Il foro fu edificato su un ripiano artificiale ottenuto con un massiccio
sbancamento. Pavimentato ai tempi di Augusto in lastre di arenaria da Lucio
Licinio Prisco, uno dei massimi magistrati locali, è circondato su tre lati dai
resti di un portico su cui si aprivano botteghe e ambienti a destinazione
pubblica. Un imponente ingresso a duplice prospetto tetrastilo, inserito nel
colonnato del foro, ne consentiva l’accesso dalla terrazza più bassa.

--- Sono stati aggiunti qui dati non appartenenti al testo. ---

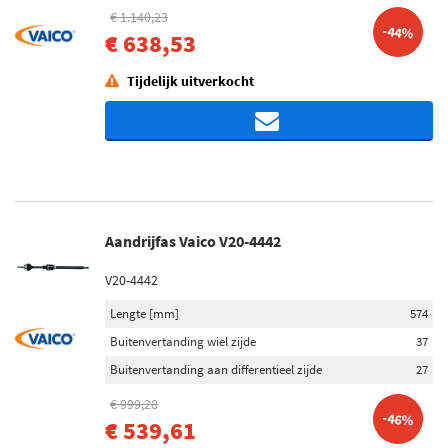
€ 1.140,23
-44%
€ 638,53
Tijdelijk uitverkocht
Aandrijfas Vaico V20-4442
V20-4442
Lengte [mm]
574
Buitenvertanding wiel zijde
37
Buitenvertanding aan differentieel zijde
27
€ 999,28
-46%
€ 539,61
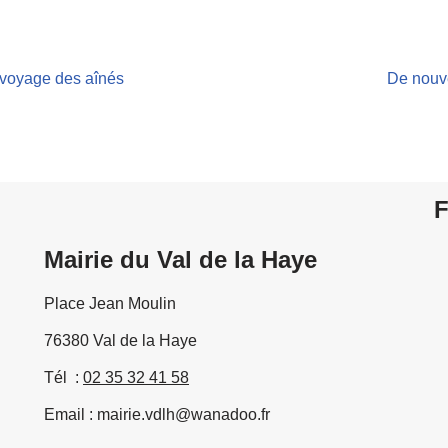
 voyage des aînés
De nouve
F
Mairie du Val de la Haye
Place Jean Moulin
76380 Val de la Haye
Tél :
02 35 32 41 58
Email : mairie.vdlh@wanadoo.fr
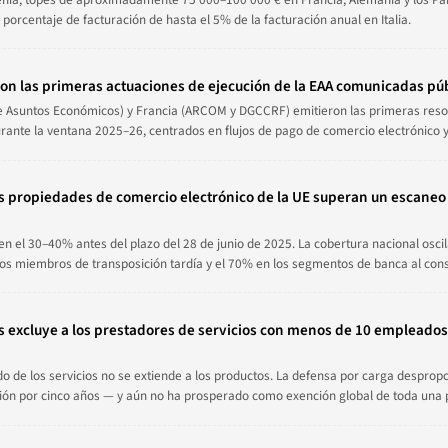
porcentaje de facturación de hasta el 5% de la facturación anual en Italia.
on las primeras actuaciones de ejecución de la EAA comunicadas p
de Asuntos Económicos) y Francia (ARCOM y DGCCRF) emitieron las primeras reso
ante la ventana 2025–26, centrados en flujos de pago de comercio electrónico y
s propiedades de comercio electrónico de la UE superan un escane
n el 30–40% antes del plazo del 28 de junio de 2025. La cobertura nacional osci
s miembros de transposición tardía y el 70% en los segmentos de banca al cons
excluye a los prestadores de servicios con menos de 10 empleados 
ado de los servicios no se extiende a los productos. La defensa por carga desprop
ión por cinco años — y aún no ha prosperado como exención global de toda una 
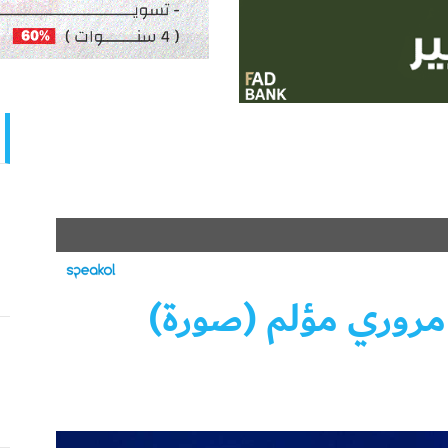
مروري مؤلم (صورة)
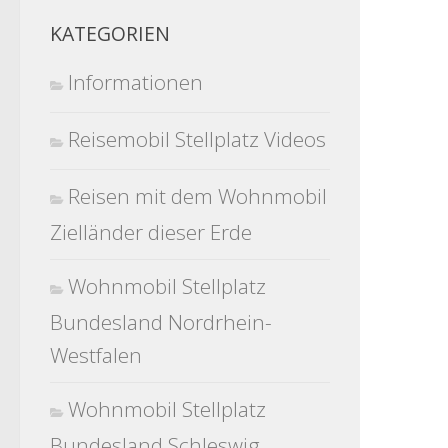
KATEGORIEN
Informationen
Reisemobil Stellplatz Videos
Reisen mit dem Wohnmobil
Zielländer dieser Erde
Wohnmobil Stellplatz
Bundesland Nordrhein-
Westfalen
Wohnmobil Stellplatz
Bundesland Schleswig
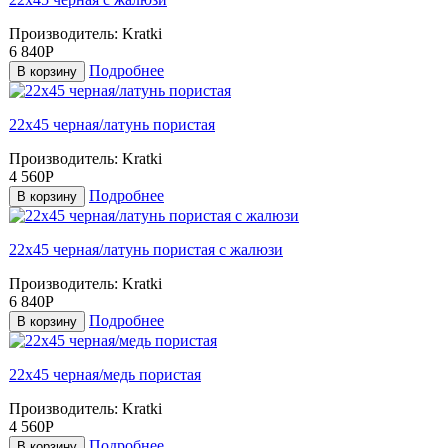
Производитель:
Kratki
6 840Р
Подробнее
В корзину
22х45 черная/латунь пористая
Производитель:
Kratki
4 560Р
Подробнее
В корзину
22х45 черная/латунь пористая с жалюзи
Производитель:
Kratki
6 840Р
Подробнее
В корзину
22х45 черная/медь пористая
Производитель:
Kratki
4 560Р
Подробнее
В корзину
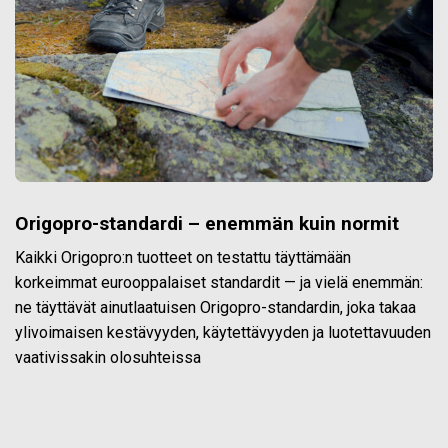
Origopro-standardi – enemmän kuin normit
Kaikki Origopro:n tuotteet on testattu täyttämään
korkeimmat eurooppalaiset standardit — ja vielä enemmän:
ne täyttävät ainutlaatuisen Origopro-standardin, joka takaa
ylivoimaisen kestävyyden, käytettävyyden ja luotettavuuden
vaativissakin olosuhteissa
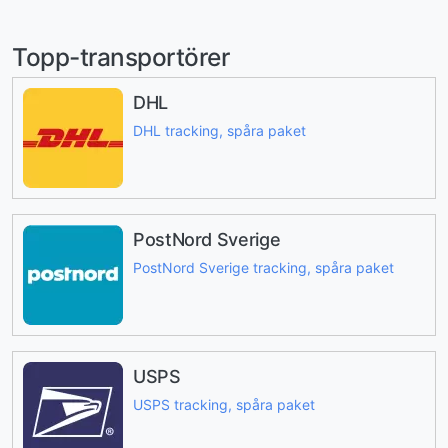
Topp-transportörer
DHL
DHL tracking, spåra paket
PostNord Sverige
PostNord Sverige tracking, spåra paket
USPS
USPS tracking, spåra paket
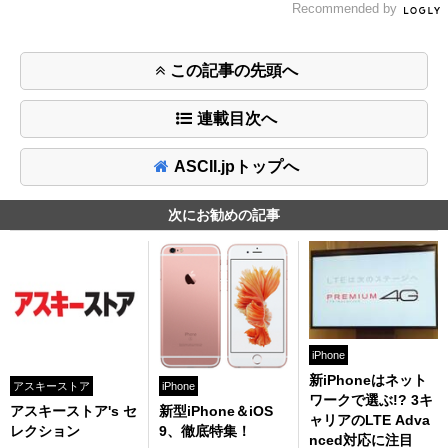
Recommended by
この記事の先頭へ
連載目次へ
ASCII.jpトップへ
次にお勧めの記事
iPhone
新iPhoneはネット
アスキーストア
iPhone
ワークで選ぶ!? 3キ
アスキーストア's セ
新型iPhone＆iOS
ャリアのLTE Adva
レクション
9、徹底特集！
nced対応に注目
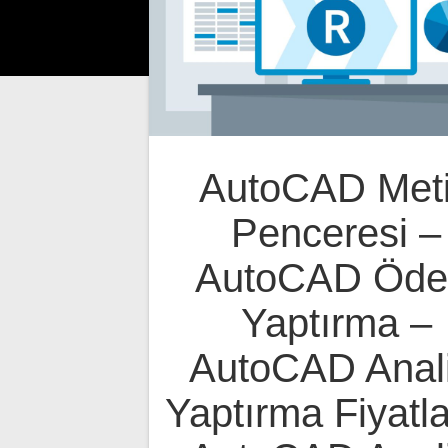
AutoCAD Met
Penceresi –
AutoCAD Öde
Yaptırma –
AutoCAD Anali
Yaptırma Fiyatla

A sud il complesso era chiuso dalla basilica, edificio a navata unica, dove
addossate alle pareti di fondo si levavano le dodici grandi statue in marmo di
Luni raffiguranti i membri della famiglia giulio-claudia, trasferite già nel
Settecento nel Ducale Museo di Antichità, oggi Museo Archeologico Nazionale di
Parma.
A monte, i resti dei quartieri di abitazione meridionale e di un edificio
termale sono sovrastati dalla terrazza su cui si erge -fin dal medioevo- la
pieve dedicata a S. Antonino.
Patrimonio culturale della regione fin dal 1760 (quando il Duca di Parma don
Filippo di Borbone ne avviò l’esplorazione a seguito del ritrovamento casuale,
nel 1747, dell’iscrizione bronzea della Tabula Alimentaria traianea) e da allora
oggetto di scavi e ricerche, Veleia è oggi uno dei centri archeologici più
importanti dell’Italia settentrionale
Promosso da: |
Soprintendenza Archeologia dell'Emilia-Romagna, Direzione dell'area archeologica di Veleia, in collaborazione con il Comune di Lugagnano Val D'Arda |
Città: | Lugagnano Val D'Arda |
Luogo: | Area archeologica della città romana di Veleia |
Indirizzo: | località Rustigazzo |
Provincia: | Piacenza |
Regione: | Emilia-Romagna |
Info: | 0523 807113 |
Editing di
Carla Conti
Foto di Giacomo Galli, Gloria Gallinari, Pietro Garilli (©
2012)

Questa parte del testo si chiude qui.